My DS4 started at the nursery attached to a primary school in September. He is one of two Black children in his class, both boys, although there are other ethnic minority children in the class.
Towards the end of September, DS started saying one of the teacher helpers (teaching assistant?) was consistently and continually calling him by the other boys name. He was really bothered by it, as in his words "My name is not A, it's B".
DS has a name which reflects our heritage, the other Black child has an English origin name. I had previously advised his class teacher of how to pronounce his name (phonetically, it's not particularly difficult), and she was fine with it, and has been since day 1.
I emailed the class teacher to raise the issue, and her response was that she would address it with the teacher helper, though I should note that from time to time, teachers get a child's name wrong.
My thought was that if I spoke to her first, and nothing was done, there'd be no record of the initial conversation. Since the email with the teacher, DS has mentioned that the teacher helper now calls him by his actual name, so all good.
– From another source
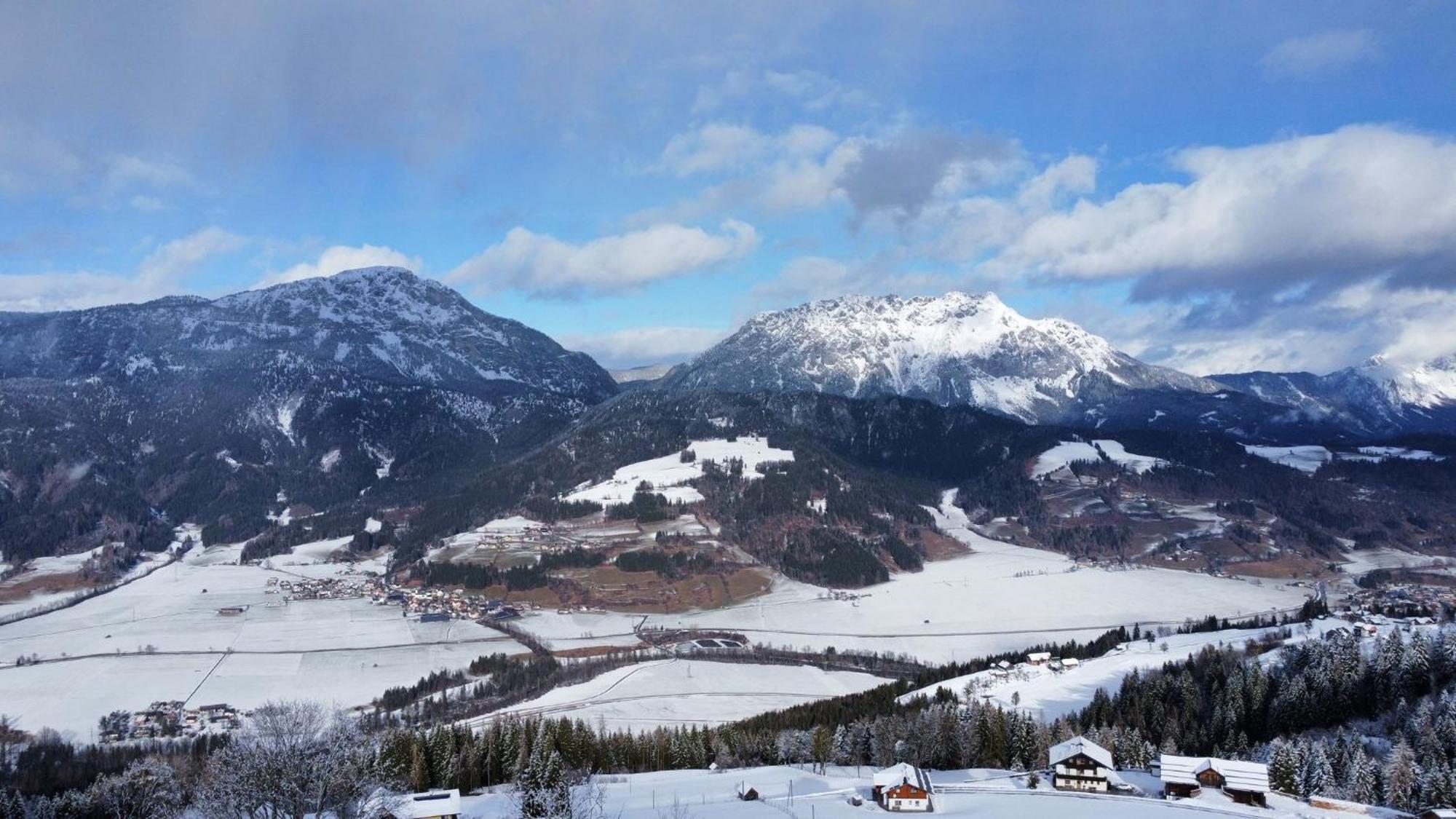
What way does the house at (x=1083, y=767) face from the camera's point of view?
toward the camera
I also have a name which reflects our heritage, and having been born and raised in London, and experienced this growing up. While my parents were amazing, as they were first generation from our home country, I never mentioned things like this to them, thinking it would be a bother.
DH did not think I should have emailed the school. His thought was that I should have spoken to the teacher casually about it in the first instance, then if it wasn't dealt with, email them.
My question is whether I am projecting my own experiences onto my DS, whether the misnaming was the issue that I considered to be, and whether you would have raised it, in email or otherwise?